» **EXERCISE DESCRIPTION**
Make an exact copy of the listing underneath, skipping each picture.

» **MATERIAL FOR THIS EXERCISE**
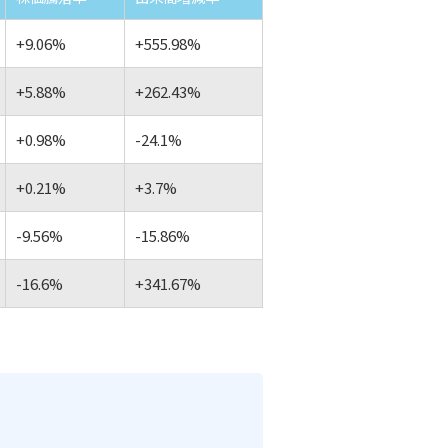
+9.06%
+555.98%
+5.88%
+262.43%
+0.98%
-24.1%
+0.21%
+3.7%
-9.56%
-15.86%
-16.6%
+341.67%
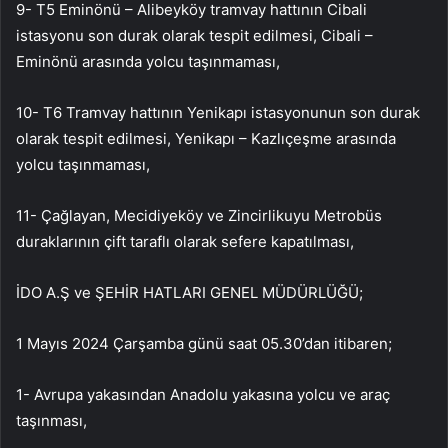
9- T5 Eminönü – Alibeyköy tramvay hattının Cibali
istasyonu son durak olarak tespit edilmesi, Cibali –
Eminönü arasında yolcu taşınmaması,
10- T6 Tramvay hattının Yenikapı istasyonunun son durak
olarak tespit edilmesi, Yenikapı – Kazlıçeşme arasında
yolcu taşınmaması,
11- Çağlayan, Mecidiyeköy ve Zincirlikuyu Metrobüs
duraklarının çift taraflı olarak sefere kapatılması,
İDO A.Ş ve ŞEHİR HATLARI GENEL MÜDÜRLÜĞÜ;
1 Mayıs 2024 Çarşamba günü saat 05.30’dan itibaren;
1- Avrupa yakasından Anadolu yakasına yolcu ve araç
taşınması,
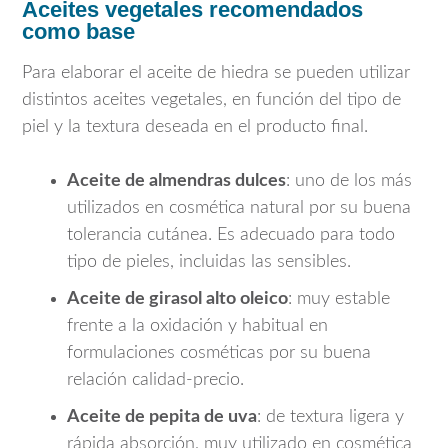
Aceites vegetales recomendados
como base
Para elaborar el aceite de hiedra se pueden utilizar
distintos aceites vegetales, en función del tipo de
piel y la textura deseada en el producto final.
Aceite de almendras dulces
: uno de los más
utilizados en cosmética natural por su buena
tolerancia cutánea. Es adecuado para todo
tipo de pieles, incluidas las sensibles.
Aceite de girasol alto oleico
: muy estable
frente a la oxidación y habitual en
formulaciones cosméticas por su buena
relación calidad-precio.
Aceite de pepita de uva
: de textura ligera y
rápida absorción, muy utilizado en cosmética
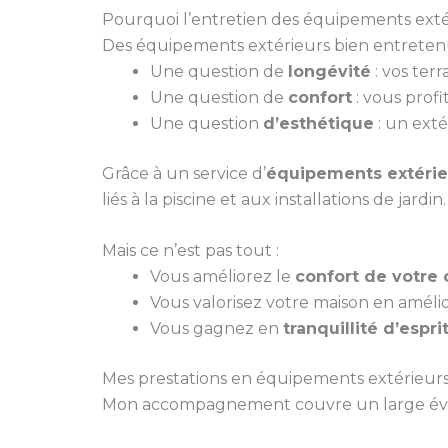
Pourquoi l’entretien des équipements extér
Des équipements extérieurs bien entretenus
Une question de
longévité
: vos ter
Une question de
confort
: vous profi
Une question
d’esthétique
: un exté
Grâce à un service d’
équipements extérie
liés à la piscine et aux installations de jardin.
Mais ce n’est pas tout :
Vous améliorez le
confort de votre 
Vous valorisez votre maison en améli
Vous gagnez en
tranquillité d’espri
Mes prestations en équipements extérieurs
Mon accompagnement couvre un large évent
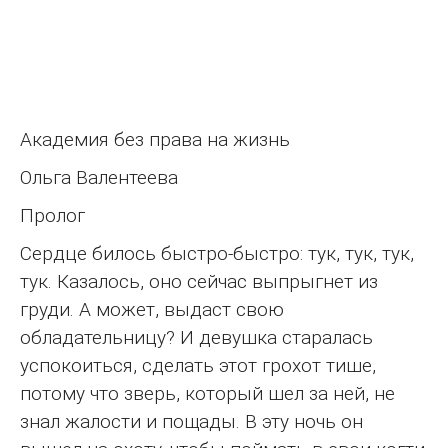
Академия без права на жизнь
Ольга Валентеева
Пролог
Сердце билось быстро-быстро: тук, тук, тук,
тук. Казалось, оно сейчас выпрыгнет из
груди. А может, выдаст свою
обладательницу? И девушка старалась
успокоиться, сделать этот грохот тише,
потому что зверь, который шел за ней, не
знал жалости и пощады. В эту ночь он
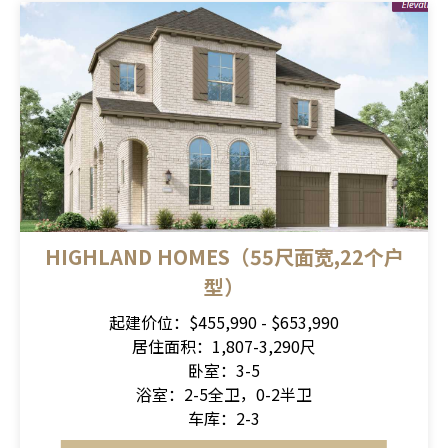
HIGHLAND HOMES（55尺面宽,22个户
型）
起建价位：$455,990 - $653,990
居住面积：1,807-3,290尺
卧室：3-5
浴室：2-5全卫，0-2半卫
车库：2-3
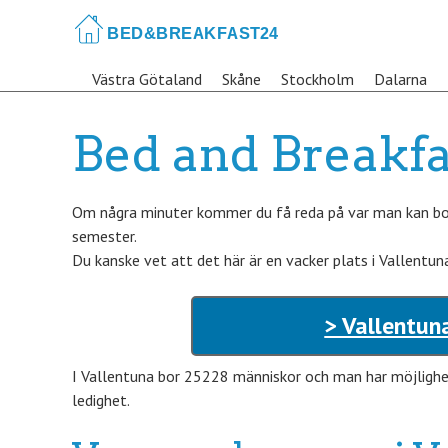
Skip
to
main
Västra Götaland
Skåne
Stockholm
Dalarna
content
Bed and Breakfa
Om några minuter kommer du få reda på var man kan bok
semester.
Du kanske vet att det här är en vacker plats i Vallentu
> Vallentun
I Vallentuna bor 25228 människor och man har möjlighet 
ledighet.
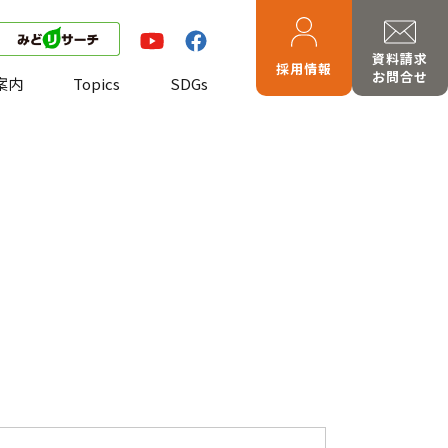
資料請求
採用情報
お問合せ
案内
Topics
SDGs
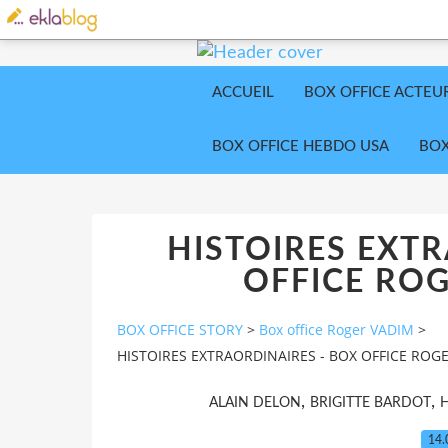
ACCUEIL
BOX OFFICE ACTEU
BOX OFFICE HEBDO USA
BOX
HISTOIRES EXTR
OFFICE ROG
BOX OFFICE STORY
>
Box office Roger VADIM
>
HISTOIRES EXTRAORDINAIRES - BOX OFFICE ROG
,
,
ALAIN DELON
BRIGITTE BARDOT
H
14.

» **COMPLETED EXERCISE**
+9.06%
+555.98%
+5.88%
+262.43%
+0.98%
-24.1%
+0.21%
+3.7%
-9.56%
-15.86%
-16.6%
+341.67%
9- T5 Eminönü – Alibeyköy tramvay hattının Cibali
istasyonu son durak olarak tespit edilmesi, Cibali –
Eminönü arasında yolcu taşınmaması,
10- T6 Tramvay hattının Yenikapı istasyonunun son durak
olarak tespit edilmesi, Yenikapı – Kazlıçeşme arasında
yolcu taşınmaması,
11- Çağlayan, Mecidiyeköy ve Zincirlikuyu Metrobüs
duraklarının çift taraflı olarak sefere kapatılması,
İDO A.Ş ve ŞEHİR HATLARI GENEL MÜDÜRLÜĞÜ;
1 Mayıs 2024 Çarşamba günü saat 05.30’dan itibaren;
1- Avrupa yakasından Anadolu yakasına yolcu ve araç
taşınması,
Aceites vegetales recomendados
como base
Para elaborar el aceite de hiedra se pueden utilizar
distintos aceites vegetales, en función del tipo de
piel y la textura deseada en el producto final.
Aceite de almendras dulces
: uno de los más
utilizados en cosmética natural por su buena
tolerancia cutánea. Es adecuado para todo
tipo de pieles, incluidas las sensibles.
Aceite de girasol alto oleico
: muy estable
frente a la oxidación y habitual en
formulaciones cosméticas por su buena
relación calidad-precio.
Aceite de pepita de uva
: de textura ligera y
rápida absorción, muy utilizado en cosmética
Pourquoi l’entretien des équipements extér
Des équipements extérieurs bien entretenus
Une question de
longévité
: vos ter
Une question de
confort
: vous profi
Une question
d’esthétique
: un exté
Grâce à un service d’
équipements extérie
liés à la piscine et aux installations de jardin.
Mais ce n’est pas tout :
Vous améliorez le
confort de votre 
Vous valorisez votre maison en améli
Vous gagnez en
tranquillité d’espri
Mes prestations en équipements extérieurs
Mon accompagnement couvre un large évent
Академия без права на жизнь
Ольга Валентеева
Пролог
Сердце билось быстро-быстро: тук, тук, тук,
тук. Казалось, оно сейчас выпрыгнет из
груди. А может, выдаст свою
обладательницу? И девушка старалась
успокоиться, сделать этот грохот тише,
потому что зверь, который шел за ней, не
знал жалости и пощады. В эту ночь он
HIGHLAND HOMES（55尺面宽,22个户
型）
起建价位：$455,990 - $653,990
居住面积：1,807-3,290尺
卧室：3-5
浴室：2-5全卫，0-2半卫
车库：2-3
Skip
to
main
Västra Götaland
Skåne
Stockholm
Dalarna
content
Bed and Breakfa
Om några minuter kommer du få reda på var man kan bok
semester.
Du kanske vet att det här är en vacker plats i Vallentu
> Vallentun
I Vallentuna bor 25228 människor och man har möjlighet 
ledighet.
資料請求
採用情報
お問合せ
案内
Topics
SDGs
ACCUEIL
BOX OFFICE ACTEU
BOX OFFICE HEBDO USA
BOX
HISTOIRES EXTR
OFFICE ROG
BOX OFFICE STORY
>
Box office Roger VADIM
>
HISTOIRES EXTRAORDINAIRES - BOX OFFICE ROG
,
,
ALAIN DELON
BRIGITTE BARDOT
H
14.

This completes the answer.